Ferguson Churches Prep for Grand Jury Verdict

According to multiple reports from news agencies, the grand jury has reached a decision in the shooting death of Michael Brown in Ferguson, Missouri. The decision is set to be announced Monday night or Tuesday morning in a news conference.

Ferguson march

People gather to march in Ferguson, Mo. on Aug. 15, 2014. Photo courtesy of Loavesofbread

The grand jurors could choose to indict Ferguson police officer Darren Wilson with one of four crimes: First degree murder, second degree murder, voluntary manslaughter, or involuntary manslaughter.

The Office of the Prosecuting Attorney in St. Louis County, Mo., made the announcement shortly before 3 p.m. CT, but did not say when the decision would be revealed and gave no indication whether Darren Wilson would be charged in the killing of 18-year-old Michael Brown.

Wilson, 28, shot and killed Brown on a Ferguson, Mo. street following a scuffle on Aug. 9 as the teenager and a friend walked back from a convenience store.  

Officials had expressed concern that the widespread and sometimes violent protests would occur again, and authorities had stepped up security in the St. Louis area in anticipation of renewed protests leading up to the grand jury’s decision.

Religion News Service reports that local clergy are hoping there won’t be a great need for people to get off the streets when the decision is announced, but churches plan to be there for the community under all circumstances.

St. John’s in Ferguson has set a prayer vigil for 7 p.m. the day of the grand jury announcement. Christ Church Cathedral downtown will host a 24-hour prayer vigil after the announcement. West Side Missionary Baptist Church in Florissant is throwing a freedom rally and prayer service at 7 p.m. that day.

According to a report from CBN News, area pastors have been preparing for months in advance by sharing messages of God’s love.

“When you walk into these doors or, as I like to say, when we walk into your life or you walk into ours, what you will encounter is the true God who is without prejudice,” said Bishop Raphael Green who pastors the Metropolitan Christian Worship Center in south St. Louis.

For nearly 30 years, Bishop Green has hosted the Urban World Summit, a rally to prayer and action to heal across racial and cultural divides. “We’ve all been challenged to really forgive,” Green said. “And let’s move forward out of the heart of God.”

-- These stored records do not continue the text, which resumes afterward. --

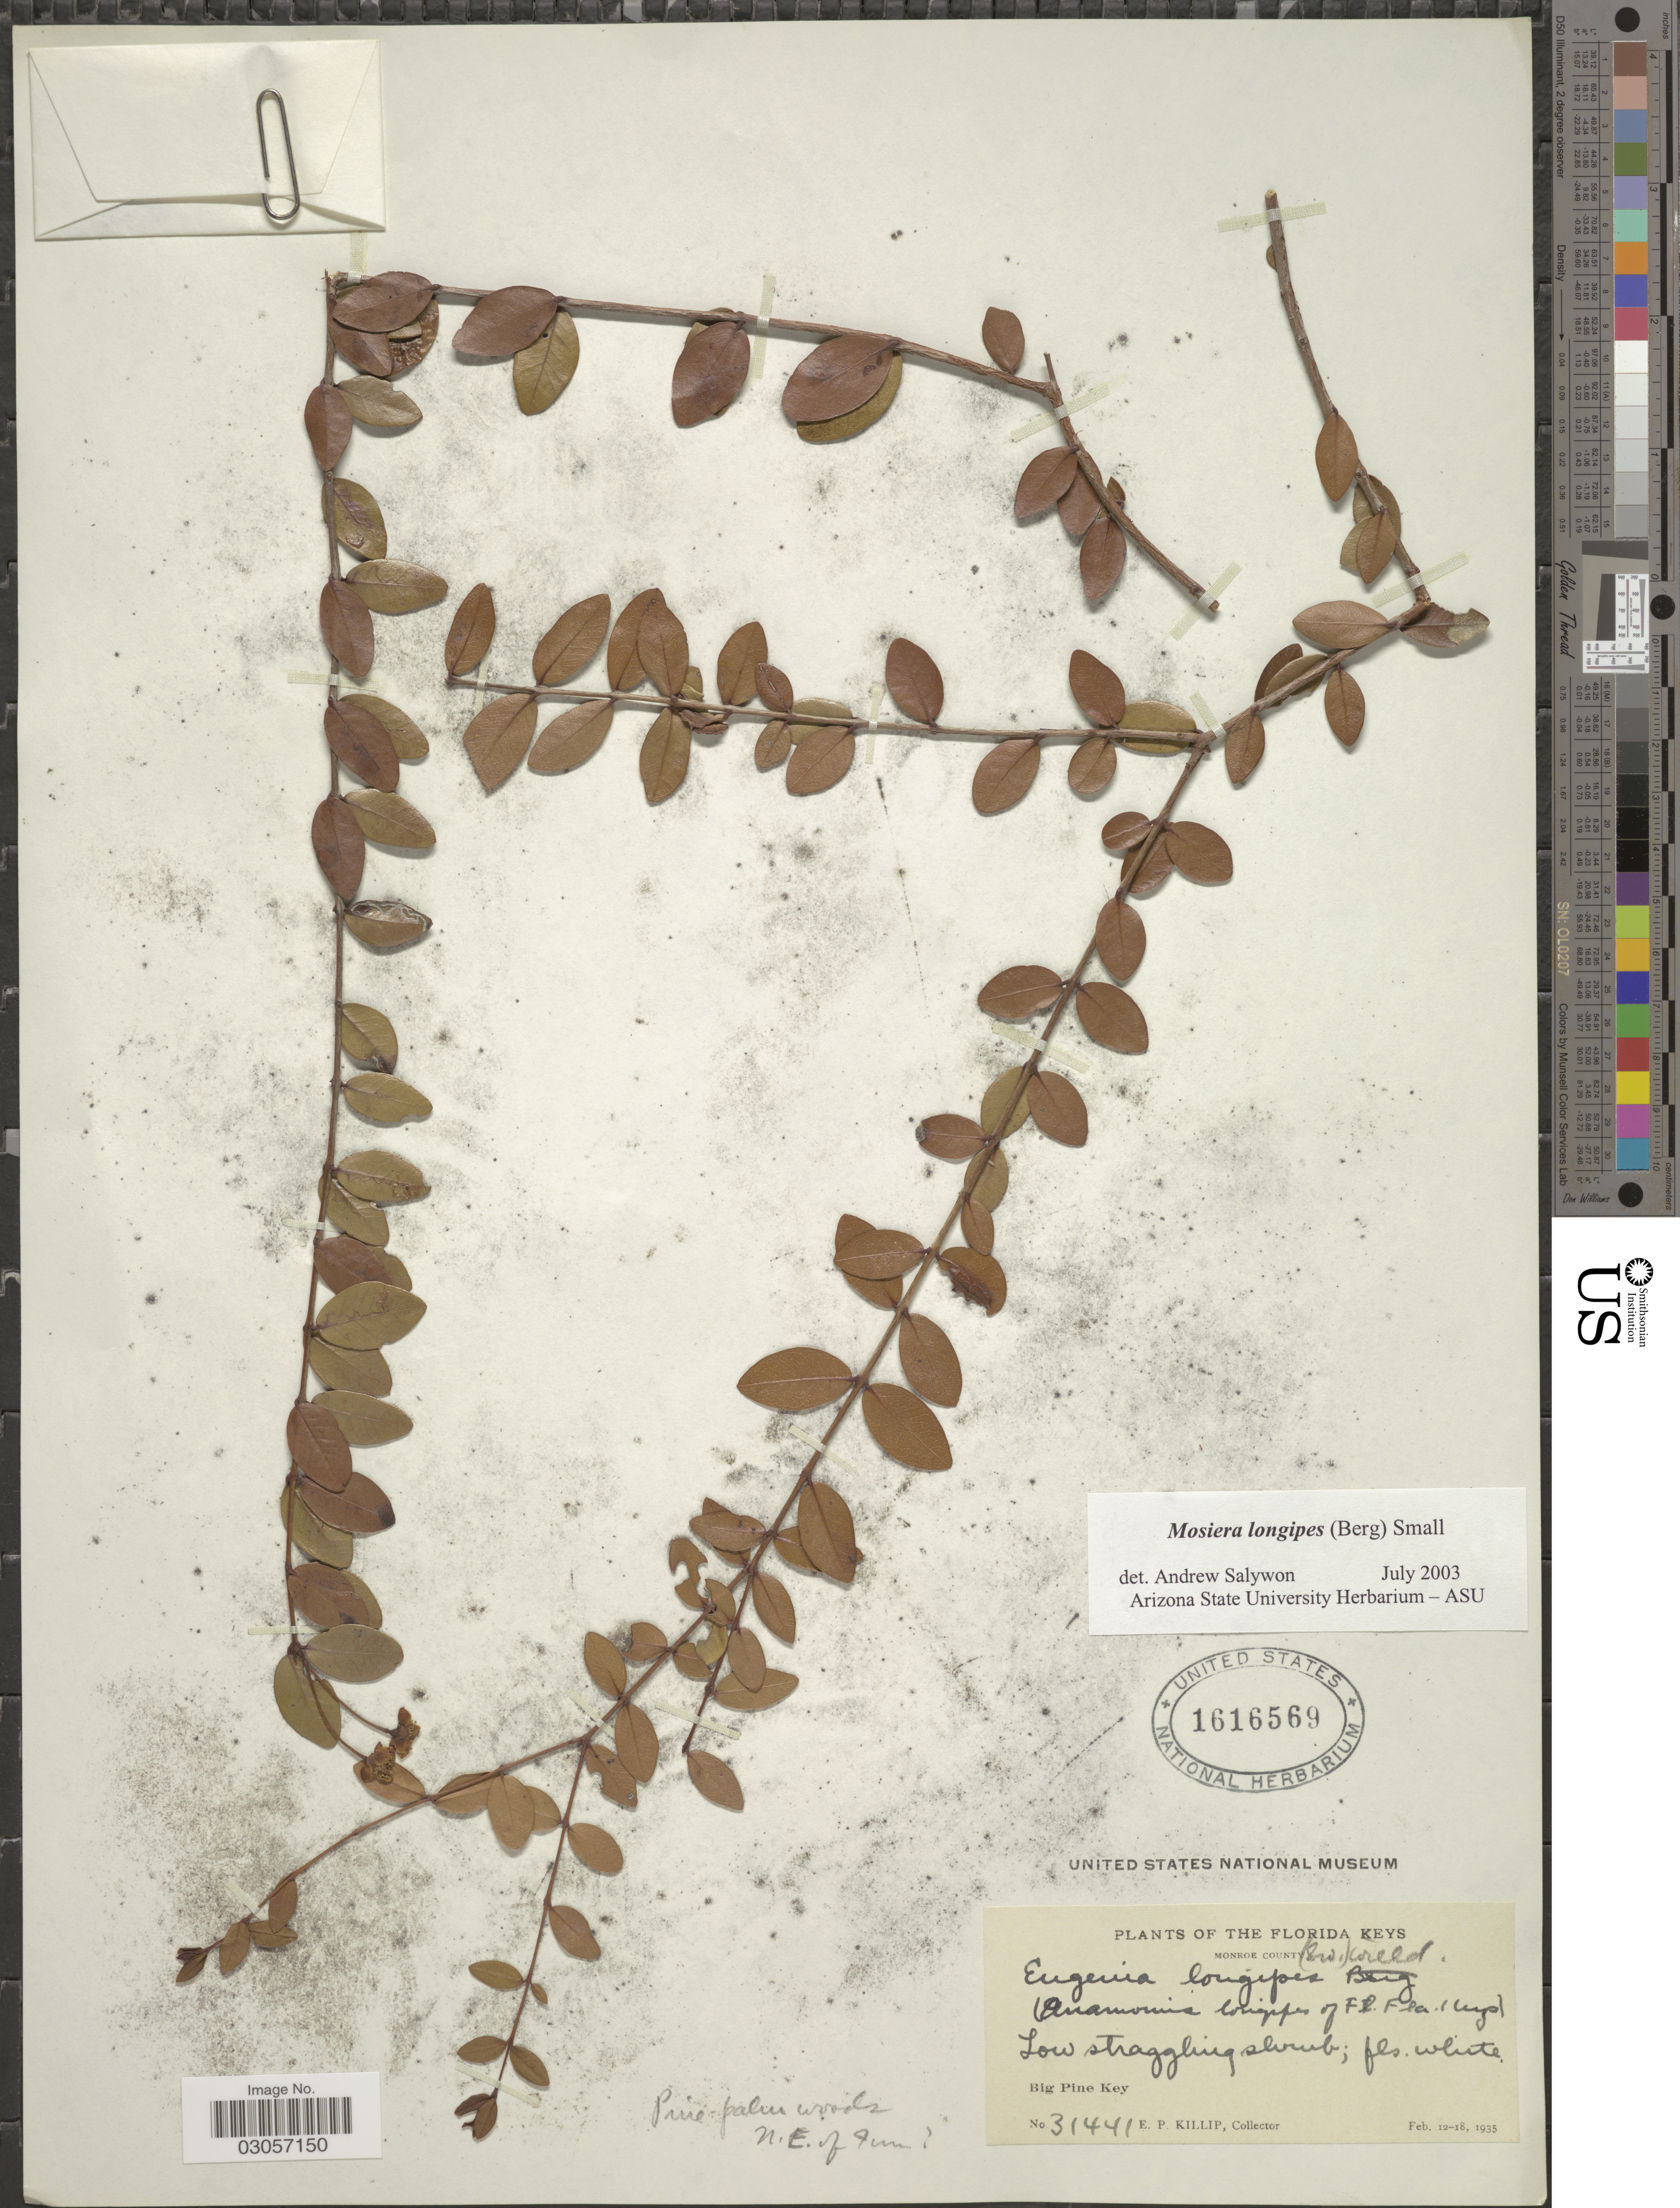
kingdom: Plantae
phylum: Tracheophyta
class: Magnoliopsida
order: Myrtales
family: Myrtaceae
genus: Mosiera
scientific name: Mosiera longipes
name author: (O. Berg) Small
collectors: E. P. Killip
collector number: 31441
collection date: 1935-02-12/1935-02-18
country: United States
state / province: Florida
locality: The Florida Keys, Monroe County, Big Pine Key.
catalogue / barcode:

This year’s keynote speaker was Bishop Harry Jackson, chairman of High Impact Leadership Coalition and pastor of Hope Christian Church in suburban Washington, D.C.

Jackson urged churches to rise up and take the lead by reflecting the unity found in God’s love and Christian love or one another: “Jesus was very clear when he prayed to the Father that we would be one,” Jackson told CBN News. “The insight that we should all get is that when people see our love demonstrated in power, they’ll know that Jesus is real. Nothing says that more powerfully in this day than black, white, Asian, Hispanic worshipping together, working together, in an open banner of Christ over their relationships.”